Manganotantalite photo:J.Buss

           When people start talking about how they're manifesting what they don't want, I start talking about their victim trip.   Blaaaaaaat (gross loud buzzer) - wrong!   They don't wanna hear they're on a victim trip, they wanna talk about how the universe is dealing them a bum hand.   I mean, sure, we create our own reality, but wait'll I tellya what they did next!

           And that's exactly what Mars-Saturn-Chiron is about.   The opportunity to take the places where the universe is dealing us a bum hand, and take responsibility for what we're creating.   Responsibility (willingness to work for change), not blame (Who did this!?!).   It's not that hard.   Creating our own reality is not something that starts next month - it's always been here.   What part of us could possibly have wanted a result which makes us feel victimized?

           Well, any part of us that wants healing, would speak up that way, wouldn't they.   "Look what we're creating here, do we really want this?   Can't we get some healing attention here?" is a good guess about what they're trying to communicate.   That's what Chiron does, healing.   And if we don't recognize that we're creating it, guess what that's about - identification!   We identify with the victim role here.   That's what Saturn does, identification.   And somebody's doing something to us - Mars plain and simple.
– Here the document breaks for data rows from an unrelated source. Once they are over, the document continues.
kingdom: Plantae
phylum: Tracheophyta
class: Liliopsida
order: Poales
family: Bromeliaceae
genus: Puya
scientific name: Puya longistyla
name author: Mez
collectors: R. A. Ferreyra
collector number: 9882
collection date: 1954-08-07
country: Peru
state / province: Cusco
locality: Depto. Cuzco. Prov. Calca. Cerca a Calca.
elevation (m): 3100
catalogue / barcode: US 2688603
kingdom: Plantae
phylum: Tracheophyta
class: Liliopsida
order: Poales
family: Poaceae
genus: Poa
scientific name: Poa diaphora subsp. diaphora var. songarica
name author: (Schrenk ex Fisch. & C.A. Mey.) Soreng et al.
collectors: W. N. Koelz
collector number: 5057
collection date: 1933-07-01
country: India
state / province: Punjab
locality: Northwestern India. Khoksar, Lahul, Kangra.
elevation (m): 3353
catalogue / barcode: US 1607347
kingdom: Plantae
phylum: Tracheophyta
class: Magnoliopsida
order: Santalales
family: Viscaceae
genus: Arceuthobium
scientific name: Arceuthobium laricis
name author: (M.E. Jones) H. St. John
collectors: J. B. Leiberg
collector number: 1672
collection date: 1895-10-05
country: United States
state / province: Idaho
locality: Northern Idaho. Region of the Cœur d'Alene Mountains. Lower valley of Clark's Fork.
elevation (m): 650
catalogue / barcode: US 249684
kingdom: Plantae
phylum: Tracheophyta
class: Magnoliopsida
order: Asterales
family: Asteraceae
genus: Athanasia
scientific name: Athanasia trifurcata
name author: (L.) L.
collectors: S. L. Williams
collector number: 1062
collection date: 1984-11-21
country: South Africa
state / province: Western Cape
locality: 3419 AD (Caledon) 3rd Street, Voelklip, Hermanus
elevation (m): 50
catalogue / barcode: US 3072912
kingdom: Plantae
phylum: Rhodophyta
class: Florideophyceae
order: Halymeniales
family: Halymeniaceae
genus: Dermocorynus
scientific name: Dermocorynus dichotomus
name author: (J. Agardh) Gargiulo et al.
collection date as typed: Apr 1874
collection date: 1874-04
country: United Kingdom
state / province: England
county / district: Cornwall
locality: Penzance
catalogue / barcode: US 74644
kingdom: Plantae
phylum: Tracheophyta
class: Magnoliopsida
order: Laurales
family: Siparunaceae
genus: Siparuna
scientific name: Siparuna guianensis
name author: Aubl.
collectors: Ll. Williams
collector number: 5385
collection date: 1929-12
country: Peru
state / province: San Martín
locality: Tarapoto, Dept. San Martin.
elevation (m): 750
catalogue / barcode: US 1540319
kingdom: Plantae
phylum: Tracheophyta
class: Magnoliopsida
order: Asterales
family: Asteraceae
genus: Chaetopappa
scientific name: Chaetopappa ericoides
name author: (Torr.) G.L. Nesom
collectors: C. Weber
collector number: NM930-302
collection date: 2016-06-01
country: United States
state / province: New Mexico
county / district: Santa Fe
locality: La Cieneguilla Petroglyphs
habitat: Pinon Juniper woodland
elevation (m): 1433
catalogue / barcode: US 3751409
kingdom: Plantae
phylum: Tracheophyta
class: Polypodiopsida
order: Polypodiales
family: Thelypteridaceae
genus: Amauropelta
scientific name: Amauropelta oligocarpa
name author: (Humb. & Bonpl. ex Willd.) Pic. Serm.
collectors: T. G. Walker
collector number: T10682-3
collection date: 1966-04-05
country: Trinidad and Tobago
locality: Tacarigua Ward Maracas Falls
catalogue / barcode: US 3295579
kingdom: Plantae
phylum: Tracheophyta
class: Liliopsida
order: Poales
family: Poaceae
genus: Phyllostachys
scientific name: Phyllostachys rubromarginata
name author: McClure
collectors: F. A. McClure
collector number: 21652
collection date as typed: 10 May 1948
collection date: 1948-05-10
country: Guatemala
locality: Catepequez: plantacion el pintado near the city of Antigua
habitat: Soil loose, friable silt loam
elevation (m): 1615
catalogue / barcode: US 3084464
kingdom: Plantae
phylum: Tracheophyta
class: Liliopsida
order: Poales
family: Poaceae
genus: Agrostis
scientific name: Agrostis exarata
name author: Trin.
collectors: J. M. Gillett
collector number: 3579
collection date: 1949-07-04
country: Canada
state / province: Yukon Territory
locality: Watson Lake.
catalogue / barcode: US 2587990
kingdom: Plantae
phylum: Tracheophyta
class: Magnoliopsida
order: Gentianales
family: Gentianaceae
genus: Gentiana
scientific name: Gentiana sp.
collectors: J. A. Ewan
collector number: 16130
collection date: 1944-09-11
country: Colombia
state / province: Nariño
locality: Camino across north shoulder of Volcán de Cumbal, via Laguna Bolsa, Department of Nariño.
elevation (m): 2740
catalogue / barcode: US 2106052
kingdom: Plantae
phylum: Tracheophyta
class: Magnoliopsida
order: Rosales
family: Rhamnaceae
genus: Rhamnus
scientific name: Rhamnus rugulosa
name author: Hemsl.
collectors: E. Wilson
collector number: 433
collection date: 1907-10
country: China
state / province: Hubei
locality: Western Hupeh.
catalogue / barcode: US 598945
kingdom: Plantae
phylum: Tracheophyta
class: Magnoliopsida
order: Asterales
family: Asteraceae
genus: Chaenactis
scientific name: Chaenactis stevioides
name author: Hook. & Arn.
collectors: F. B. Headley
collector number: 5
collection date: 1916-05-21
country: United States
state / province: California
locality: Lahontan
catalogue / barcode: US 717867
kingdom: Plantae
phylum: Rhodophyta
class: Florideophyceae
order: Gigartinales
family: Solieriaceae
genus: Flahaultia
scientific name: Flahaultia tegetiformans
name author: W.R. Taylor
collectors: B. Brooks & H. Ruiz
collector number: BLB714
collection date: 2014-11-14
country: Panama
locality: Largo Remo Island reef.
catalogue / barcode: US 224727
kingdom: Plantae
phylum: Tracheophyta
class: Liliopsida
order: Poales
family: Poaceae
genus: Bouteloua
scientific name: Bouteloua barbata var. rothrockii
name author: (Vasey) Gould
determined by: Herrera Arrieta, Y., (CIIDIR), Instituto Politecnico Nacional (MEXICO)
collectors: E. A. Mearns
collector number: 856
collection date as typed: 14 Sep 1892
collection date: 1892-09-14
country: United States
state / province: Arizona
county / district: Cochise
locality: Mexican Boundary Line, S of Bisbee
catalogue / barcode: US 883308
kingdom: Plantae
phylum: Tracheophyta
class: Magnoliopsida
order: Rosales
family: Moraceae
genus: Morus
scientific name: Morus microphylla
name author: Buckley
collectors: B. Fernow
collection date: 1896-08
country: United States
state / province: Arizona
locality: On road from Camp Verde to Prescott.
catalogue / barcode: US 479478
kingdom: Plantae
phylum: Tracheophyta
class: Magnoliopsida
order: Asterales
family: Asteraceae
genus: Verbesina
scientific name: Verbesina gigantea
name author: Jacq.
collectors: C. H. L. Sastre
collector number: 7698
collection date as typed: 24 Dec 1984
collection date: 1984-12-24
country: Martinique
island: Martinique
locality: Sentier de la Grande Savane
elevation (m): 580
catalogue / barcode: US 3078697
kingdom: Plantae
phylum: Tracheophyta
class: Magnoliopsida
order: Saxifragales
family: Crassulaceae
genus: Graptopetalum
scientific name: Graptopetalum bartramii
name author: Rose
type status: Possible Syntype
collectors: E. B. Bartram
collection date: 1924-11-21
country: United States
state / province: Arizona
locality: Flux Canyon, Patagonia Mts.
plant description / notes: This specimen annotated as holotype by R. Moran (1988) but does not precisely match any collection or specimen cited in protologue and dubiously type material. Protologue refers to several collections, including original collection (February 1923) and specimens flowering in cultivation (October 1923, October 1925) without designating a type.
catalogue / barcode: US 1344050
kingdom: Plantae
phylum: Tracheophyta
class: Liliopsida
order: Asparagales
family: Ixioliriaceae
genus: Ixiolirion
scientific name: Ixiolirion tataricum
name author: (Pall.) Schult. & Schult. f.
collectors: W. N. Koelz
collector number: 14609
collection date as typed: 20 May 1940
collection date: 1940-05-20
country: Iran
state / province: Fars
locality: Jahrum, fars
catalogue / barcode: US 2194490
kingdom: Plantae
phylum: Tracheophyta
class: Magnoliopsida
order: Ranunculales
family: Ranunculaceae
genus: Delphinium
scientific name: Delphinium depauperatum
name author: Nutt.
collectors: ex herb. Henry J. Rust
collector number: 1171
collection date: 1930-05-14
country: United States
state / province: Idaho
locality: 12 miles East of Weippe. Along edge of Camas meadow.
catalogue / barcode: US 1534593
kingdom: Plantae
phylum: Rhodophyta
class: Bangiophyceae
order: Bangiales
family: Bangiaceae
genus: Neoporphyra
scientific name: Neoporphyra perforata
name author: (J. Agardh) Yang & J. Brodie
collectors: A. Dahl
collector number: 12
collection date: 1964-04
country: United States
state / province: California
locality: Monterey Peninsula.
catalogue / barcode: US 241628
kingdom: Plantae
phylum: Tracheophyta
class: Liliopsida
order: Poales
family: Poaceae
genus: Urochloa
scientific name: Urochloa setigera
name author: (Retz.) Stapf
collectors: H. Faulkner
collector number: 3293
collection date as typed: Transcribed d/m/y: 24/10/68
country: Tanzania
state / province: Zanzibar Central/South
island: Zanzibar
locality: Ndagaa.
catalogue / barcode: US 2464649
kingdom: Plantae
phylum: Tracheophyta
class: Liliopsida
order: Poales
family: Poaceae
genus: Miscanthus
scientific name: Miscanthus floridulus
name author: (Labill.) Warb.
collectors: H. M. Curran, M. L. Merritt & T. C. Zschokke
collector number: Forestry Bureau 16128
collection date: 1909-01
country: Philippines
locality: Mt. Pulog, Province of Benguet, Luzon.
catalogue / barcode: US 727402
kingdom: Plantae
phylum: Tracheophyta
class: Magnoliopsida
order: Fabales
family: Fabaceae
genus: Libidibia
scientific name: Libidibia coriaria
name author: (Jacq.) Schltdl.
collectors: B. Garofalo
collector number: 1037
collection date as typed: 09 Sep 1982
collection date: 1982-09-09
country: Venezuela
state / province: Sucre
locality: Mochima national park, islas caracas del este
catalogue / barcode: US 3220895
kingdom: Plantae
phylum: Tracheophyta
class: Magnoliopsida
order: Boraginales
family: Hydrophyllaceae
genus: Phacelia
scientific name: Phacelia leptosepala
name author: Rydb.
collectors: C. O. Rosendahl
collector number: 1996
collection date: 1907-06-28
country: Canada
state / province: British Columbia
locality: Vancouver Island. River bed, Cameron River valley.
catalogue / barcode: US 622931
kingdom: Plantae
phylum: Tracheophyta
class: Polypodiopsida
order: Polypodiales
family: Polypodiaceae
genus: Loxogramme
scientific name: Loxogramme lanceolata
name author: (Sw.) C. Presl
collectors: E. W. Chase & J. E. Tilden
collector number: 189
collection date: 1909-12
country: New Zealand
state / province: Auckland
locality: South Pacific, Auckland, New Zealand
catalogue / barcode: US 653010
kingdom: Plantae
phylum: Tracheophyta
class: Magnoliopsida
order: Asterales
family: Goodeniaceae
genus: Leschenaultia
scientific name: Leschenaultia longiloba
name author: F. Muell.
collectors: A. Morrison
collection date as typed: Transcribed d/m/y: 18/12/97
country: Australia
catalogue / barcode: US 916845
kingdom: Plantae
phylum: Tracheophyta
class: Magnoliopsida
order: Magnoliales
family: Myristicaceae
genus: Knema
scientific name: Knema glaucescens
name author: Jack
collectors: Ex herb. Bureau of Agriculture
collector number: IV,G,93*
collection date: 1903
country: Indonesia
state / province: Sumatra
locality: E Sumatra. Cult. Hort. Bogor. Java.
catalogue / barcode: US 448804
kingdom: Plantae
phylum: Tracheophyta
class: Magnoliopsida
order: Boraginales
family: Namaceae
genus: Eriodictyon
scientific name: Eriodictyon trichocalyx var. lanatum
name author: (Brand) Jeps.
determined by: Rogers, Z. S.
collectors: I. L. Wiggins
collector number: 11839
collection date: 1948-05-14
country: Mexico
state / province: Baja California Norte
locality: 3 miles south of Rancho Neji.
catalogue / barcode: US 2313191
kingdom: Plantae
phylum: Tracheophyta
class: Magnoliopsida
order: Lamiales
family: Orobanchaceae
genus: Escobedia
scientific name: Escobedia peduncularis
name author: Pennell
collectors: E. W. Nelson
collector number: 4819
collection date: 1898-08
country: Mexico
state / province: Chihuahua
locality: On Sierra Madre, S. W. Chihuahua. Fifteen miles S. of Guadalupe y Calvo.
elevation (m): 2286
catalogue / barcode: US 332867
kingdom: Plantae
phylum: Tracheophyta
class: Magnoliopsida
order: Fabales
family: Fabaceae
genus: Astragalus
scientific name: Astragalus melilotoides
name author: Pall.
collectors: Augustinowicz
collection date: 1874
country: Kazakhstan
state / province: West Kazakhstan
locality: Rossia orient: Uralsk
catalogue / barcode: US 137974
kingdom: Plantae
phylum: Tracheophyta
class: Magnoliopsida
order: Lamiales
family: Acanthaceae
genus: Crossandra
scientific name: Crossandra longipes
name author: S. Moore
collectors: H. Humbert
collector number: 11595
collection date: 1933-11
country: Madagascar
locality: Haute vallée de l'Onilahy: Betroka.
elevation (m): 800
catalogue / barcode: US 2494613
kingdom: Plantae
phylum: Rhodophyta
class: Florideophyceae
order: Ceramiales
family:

           So whadda we do about it.   Well, one good place to start, is to ask ourself "How old do I feel here?"   If we was empowered, we'd be bringing our full adult powers into the situation, and we wouldn't be creating what we don't want.   So we must be regressed to a younger age, where we have less consciousness and power.   Then you can be loving with your historical child at that age - or any child at that age - that'll start the healing process.   Everything else will take care of itself.

           That's why women are so much farther advanced in their healing than men - in the "real" world women are constantly being called upon to nurture children at one age or another.   Every time they do, they're challenged to be loving with their own inner child of that age.   Thatsa lotta healing.

           We could also use Fritz Perls's technique of interviewing our inner saboteur, to discover what their needs are, that appear to conflict with what "we" (our conscious self) want.   Then we can negotiate win-win between "us" and "them."   But people seem to hear this idea even less than they hear the notion that onea their best friends might be creating those bummers for them.   Very difficult to find a piece of Manganotantalite that big.